[Materials provided — start]

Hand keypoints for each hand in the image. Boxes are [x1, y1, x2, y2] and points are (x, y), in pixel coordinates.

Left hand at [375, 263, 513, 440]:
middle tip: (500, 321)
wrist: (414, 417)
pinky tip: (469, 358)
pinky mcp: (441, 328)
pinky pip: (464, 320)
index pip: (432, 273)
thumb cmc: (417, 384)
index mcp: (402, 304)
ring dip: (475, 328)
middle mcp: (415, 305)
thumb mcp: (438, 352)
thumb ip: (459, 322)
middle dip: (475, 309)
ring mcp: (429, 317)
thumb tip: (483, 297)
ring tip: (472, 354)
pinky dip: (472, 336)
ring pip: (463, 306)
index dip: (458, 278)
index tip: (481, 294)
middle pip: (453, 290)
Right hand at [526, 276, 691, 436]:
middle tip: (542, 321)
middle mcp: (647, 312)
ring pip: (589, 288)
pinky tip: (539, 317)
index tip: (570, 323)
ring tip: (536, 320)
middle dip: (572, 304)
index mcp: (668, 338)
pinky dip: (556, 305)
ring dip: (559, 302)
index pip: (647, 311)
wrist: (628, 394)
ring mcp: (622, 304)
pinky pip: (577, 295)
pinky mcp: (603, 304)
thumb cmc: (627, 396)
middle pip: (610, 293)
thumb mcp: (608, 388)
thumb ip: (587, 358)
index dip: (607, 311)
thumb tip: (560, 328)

[Materials provided — finish]

▶ [Task instructions]
Working down from the line that contains "pinky dip: (556, 305)", retype each line exactly through the last line of the data, and give nothing else.

▶ [Response to the task]
pinky dip: (556, 305)
ring dip: (559, 302)
index pip: (647, 311)
wrist: (628, 394)
ring mcp: (622, 304)
pinky pip: (577, 295)
pinky mcp: (603, 304)
thumb cmc: (627, 396)
middle pip: (610, 293)
thumb mcp: (608, 388)
thumb ip: (587, 358)
index dip: (607, 311)
thumb tip: (560, 328)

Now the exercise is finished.